Saturday, January 7, 2012

The Quest to be Thumbody

He said, before it had really begun,
"I prefer the one about my son."
"I've been wading through all this unbelievable junk
and wondering if I should have given the world to the monkeys"


It is winter presently in these United States. It makes it mitten season - at least for those of us who do not call Houston, Texas home. In case you might have missed the latest examples (scattered hither and yon across the great swampy morass we call this country) of the importance of hearty mittens - and with the recent spate of holidays and all your oversight would be understandable - here goes your proof.

First, as someone who is a diehard New York Rangers fan and someone who knows good, intelligent people who happen to suffer from the affliction of being Philadelphia Flyers fans, I shall resist the temptation to paint all Flyers fans with the brush reserved for the small handful who attacked - seemingly without provocation (other than of course that the Rangers fans had the audacity to wear Rangers jerseys to the game) - a couple of Rangers fans on a South Philly street after Monday's Winter Classic. One of the two assault victims and the one who - by all accounts - was the more seriously injured of the two Neal Auricchio, Jr., is a Woodbridge Township, New Jersey police officer and while a member of the United States Marine Corps served in Iraq was awarded a Purple Heart for a wound received in combat. As of Friday, published media accounts indicated that Police Officer Auricchio intends to return to work on January 9th - one week after being attacked.

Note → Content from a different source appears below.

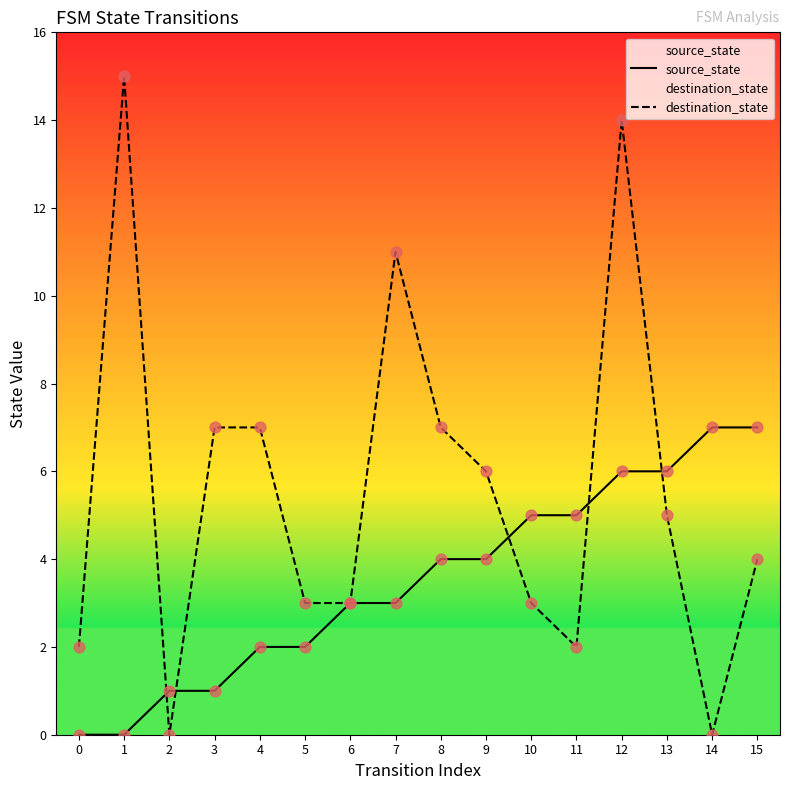

Which series reaches the maximum Y coordinate?

destination_state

There is something fundamentally wrong with us bipeds that we think - even if just for a moment - that one's attendance at a sporting event in support of the team that our homestanding favorite team is opposing - is something akin to a declaration of war. And as much as I would love to drop a Philly joke in here (they are after all the city that booed Santa Claus) it is a problem endemic in too many venues in too many cities around this country. An asshat is an asshat, geography be damned.

From the great state of Illinois comes a peek behind the curtain into why a lot of people hate those of us who practice law. Let us have some fun with a quick hypothetical and you shall see what I mean. Ready?

You are the mother of a young man who while walking in a marked crosswalk and across the tracks at a local train station on his way to the passenger platform is struck by an express train moving at a speed faster than 50 miles per hour, which train had as it approached this station honked its horn and otherwise expressed its intention to zip right through (as opposed to slowing down and stopping). As a result of the impact between the speeding train and your average-sized son, his body gets shattered into pieces, including a particular piece of considerable size that flies through the air and strikes a passenger standing on the platform waiting for a train. What shall we call you, mother of the dead 18-year-old boy?

According to a state appellate court in Illinois, we should call you a defendant:

A woman who was injured when she was struck by the body of a commuter killed by an oncoming Amtrak train may sue his estate for damages, an Illinois appeals court has ruled.

The slain man, 18-year-old Hiroyuki Joho, was hurrying to catch a train in heavy rain in September 2008 when he was struck and killed, the Chicago Tribune reports. A large part of his body flew through the air and struck Gayane Zokhrabov, who was waiting for the Metra train. The 58-year-old woman suffered injuries to her shoulder, leg and wrist.

The First Judicial District of the Illinois Court of Appeals said Zokhrabov may sue because her injuries were foreseeable and Joho owed her a duty of care. The court reversed a trial judge who found that the accident “was not reasonably foreseeable and was instead tragically bizarre.”


If you think the excerpt from the ABA Journal article is a head-scratcher, then check out the actual opinion in the matter of Zokhrabov v. Park. For pure comedic content, the comments under the article are unsurpassed. My favorite is the one written by someone identifying her/himself as a lawyer and that reading this opinion caused her/him to "throw up in my own mouth."

Among the things that force me to fight hard to suppress the feeling of wanting to throw up in my own mouth is the "Jumbotron Proposal". We have all seen it; right? Some young Romeo pops the question on his unsuspecting Juliet in front of tens of thousands of total strangers while sitting courtside or rinkside or wherever. He proposes, she accepts and then to the delight of those seated around them and the scores of others sitting at home, they engage in an uncomfortably long and forced game of tonsil hockey not seen since the salad days of Tipper and Prince Albert of the Valley or at the very least Lisa Marie and Michael.

At a recent UCLA basketball game - one at which a lot of Bruins fans came dressed as empty seats - a certain young man opted to pop the question on his beloved while the pair was on "Mistletoe Cam". Perhaps it was the stress of the moment. Perhaps it was the incessant presence of the reporter and the microphone she kept trying to shove into the young woman's face. Perhaps it was the fact that the young lady had bet the "over" and simply wanted to watch the rest of the game. Whatever the reason or the reasons, she left this particular Bruin in ruins.

Are you scared? Are you scared?
Are you scared? Are you scared?
You might have never heard, but God's comic....



And there you have it folks. Proof that kittens are not the only ones who should be careful to wear our mittens. After all, we have but two thumbs.